Astro Co. sold 19,200 units of its only product and incurred a $43,072 loss (ignoring taxes) for the current year as shown here. During a planning session for year 2018s activities, the production manager notes that variable costs can be reduced 50% by installing a machine that automates several operations. To obtain these savings, the company must increase its annual fixed costs by $142,000. The maximum output capacity of the company is 40,000 units per year.

ASTRO COMPANY Contribution Margin Income Statement For Year Ended December 31, 2017
Sales $ 704,640
Variable costs 563,712
Contribution margin 140,928
Fixed costs 184,000
Net loss $ (43,072 )

1. Compute the break-even point in dollar sales for year 2017

2. Compute the predicted break-even point in dollar sales for year 2018 assuming the machine is installed and there is no change in the unit selling price.

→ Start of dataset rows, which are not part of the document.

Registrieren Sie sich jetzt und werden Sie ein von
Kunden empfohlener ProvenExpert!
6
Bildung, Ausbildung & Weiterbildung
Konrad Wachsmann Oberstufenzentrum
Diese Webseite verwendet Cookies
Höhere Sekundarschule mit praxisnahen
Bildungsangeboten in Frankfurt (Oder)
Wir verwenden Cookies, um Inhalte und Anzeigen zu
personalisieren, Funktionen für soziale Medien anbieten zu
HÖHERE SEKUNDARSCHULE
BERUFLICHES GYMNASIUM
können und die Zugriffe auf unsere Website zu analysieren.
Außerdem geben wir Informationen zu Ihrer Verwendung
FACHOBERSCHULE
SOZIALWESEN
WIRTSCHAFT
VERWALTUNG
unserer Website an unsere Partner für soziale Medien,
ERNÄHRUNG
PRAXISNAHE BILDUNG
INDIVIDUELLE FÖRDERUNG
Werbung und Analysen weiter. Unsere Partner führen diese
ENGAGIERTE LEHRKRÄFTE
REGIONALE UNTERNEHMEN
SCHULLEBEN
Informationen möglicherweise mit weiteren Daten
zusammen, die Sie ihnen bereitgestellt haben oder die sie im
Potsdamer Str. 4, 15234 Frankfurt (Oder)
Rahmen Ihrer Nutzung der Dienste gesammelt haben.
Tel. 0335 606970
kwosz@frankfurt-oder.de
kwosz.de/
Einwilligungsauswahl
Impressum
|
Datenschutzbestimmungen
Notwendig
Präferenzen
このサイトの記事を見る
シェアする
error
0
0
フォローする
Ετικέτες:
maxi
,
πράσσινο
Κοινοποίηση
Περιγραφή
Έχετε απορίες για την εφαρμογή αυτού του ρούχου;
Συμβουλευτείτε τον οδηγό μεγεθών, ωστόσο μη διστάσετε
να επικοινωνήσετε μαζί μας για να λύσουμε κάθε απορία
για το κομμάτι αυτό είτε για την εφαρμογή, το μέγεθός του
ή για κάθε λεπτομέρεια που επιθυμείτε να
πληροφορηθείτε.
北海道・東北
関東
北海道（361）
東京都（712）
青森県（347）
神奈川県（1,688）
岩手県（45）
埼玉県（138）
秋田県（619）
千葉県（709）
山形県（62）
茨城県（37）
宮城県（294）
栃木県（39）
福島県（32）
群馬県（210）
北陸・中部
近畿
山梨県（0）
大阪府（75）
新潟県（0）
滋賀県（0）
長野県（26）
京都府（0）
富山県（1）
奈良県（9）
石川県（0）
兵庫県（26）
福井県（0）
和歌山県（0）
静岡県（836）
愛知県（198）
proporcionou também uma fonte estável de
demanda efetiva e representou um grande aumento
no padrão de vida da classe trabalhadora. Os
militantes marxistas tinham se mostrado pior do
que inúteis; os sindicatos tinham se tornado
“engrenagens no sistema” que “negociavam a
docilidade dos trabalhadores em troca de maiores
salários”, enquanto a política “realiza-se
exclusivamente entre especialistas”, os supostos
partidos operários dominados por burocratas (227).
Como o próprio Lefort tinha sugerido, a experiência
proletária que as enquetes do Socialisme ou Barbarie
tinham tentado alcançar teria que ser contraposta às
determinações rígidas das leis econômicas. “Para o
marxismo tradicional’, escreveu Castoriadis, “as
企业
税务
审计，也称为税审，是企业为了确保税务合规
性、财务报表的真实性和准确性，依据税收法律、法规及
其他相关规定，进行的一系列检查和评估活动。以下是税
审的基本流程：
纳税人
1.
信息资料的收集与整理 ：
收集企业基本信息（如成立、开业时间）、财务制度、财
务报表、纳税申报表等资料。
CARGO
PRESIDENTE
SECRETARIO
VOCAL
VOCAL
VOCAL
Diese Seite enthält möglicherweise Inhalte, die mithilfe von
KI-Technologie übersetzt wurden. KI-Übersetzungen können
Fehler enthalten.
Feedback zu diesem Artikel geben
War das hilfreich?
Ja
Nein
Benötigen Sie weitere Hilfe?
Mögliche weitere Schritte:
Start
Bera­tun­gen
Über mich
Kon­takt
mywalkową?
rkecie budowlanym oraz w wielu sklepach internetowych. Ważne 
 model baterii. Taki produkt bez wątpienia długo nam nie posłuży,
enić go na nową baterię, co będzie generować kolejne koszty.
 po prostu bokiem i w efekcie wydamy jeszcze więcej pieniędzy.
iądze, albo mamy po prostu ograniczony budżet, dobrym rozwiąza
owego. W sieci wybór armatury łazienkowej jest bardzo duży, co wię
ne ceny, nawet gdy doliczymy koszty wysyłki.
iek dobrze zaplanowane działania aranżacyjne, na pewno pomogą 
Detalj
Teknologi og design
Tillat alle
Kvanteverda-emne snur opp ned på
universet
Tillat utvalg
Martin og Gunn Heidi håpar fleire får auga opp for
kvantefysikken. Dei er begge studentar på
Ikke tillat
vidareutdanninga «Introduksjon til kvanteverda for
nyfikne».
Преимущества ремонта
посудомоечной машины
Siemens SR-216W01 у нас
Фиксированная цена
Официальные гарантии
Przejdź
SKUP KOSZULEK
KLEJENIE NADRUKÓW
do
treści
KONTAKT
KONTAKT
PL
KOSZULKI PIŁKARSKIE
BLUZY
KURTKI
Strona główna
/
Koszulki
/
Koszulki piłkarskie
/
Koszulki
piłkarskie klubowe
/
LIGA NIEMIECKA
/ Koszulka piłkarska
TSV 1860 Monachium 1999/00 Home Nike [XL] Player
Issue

3. Prepare a forecasted contribution margin income statement for 2018 that shows the expected results with the machine installed. Assume that the unit selling price and the number of units sold will not change, and no income taxes will be due.

4. Compute the sales level required in both dollars and units to earn $120,000 of target pretax income in 2018 with the machine installed and no change in unit sales price.

5. Prepare a forecasted contribution margin income statement that shows the results at the sales level computed in part 4. Assume no income taxes will be due.